The old comfort, however, was nowhere to be found. It felt as if I was sitting at a slot machine, pulling the lever over and over, waiting for this order, this pizza, this French fry to make me feel like I’d hit the jackpot. But the food just made me feel sick. My skin would itch, my stomach would turn. I’d get a headache.

By the latter half of 2022, I’d turned my temporary job into a permanent one, renewed my lease and had begun to ease further into the life of a member of the professional-managerial class. The maelstrom, if not completely calmed, was abating. Around that time, I began to experience odd cravings. One evening, I wanted lettuce. With apples and walnuts. And chicken — cold. I had to Google it to be sure, but I realized I wanted a Waldorf salad.

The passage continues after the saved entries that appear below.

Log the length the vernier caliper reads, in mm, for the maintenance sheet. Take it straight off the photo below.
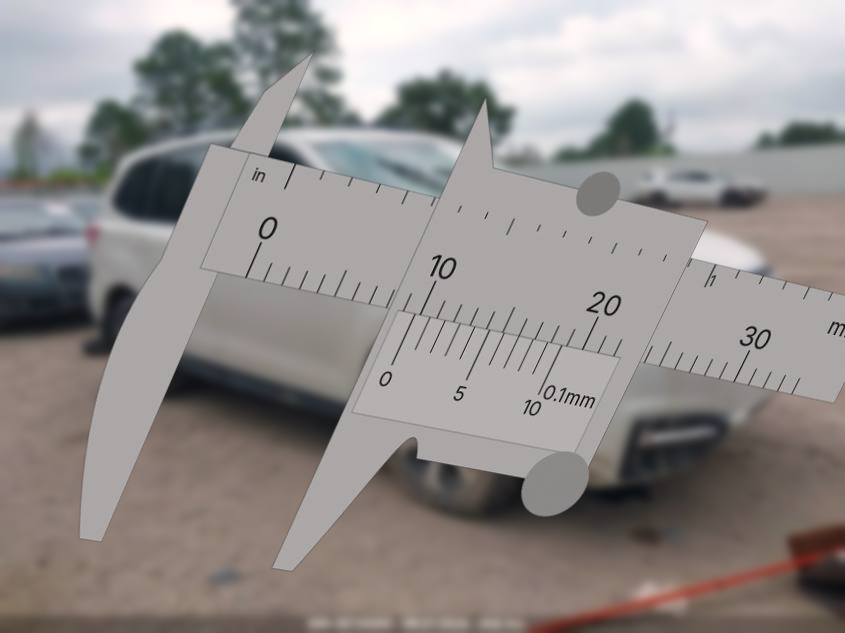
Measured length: 9.7 mm
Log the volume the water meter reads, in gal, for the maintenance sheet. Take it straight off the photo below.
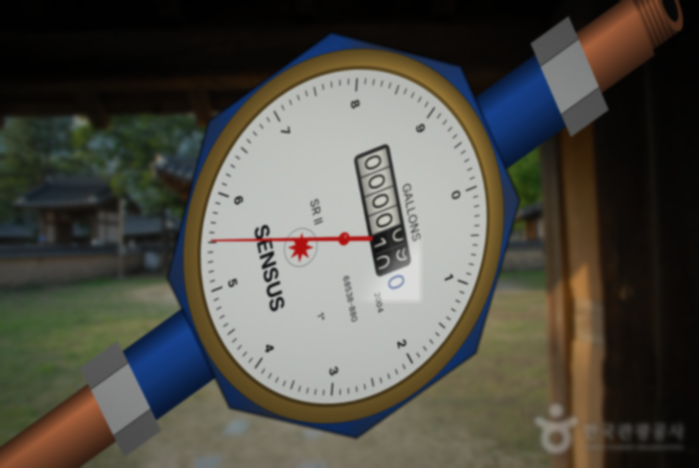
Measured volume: 95.5 gal
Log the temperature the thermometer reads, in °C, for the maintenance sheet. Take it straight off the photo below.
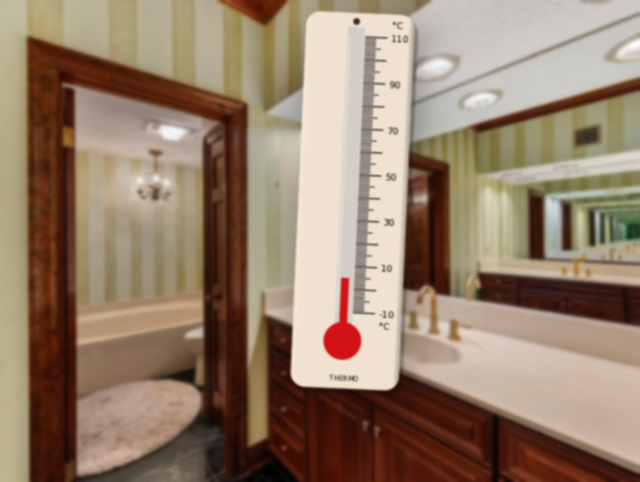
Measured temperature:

My culinary tastes have changed along with my socioeconomic position. I have come to accept that the kinds of food we eat and appreciate signal to the world and to ourselves something about who we are, about who we were, about who we have become. I’m fundamentally happy to now live a life where I not only understand references to the madeleine in Proust, but have actually eaten one (and at a writing class in the South of France, no less).

But I am mourning the loss of something I loved — I wish eating a McNugget could still transport me to a time of warmth and love and safety, a time when I didn’t know what a madeleine was, when I didn’t know any better.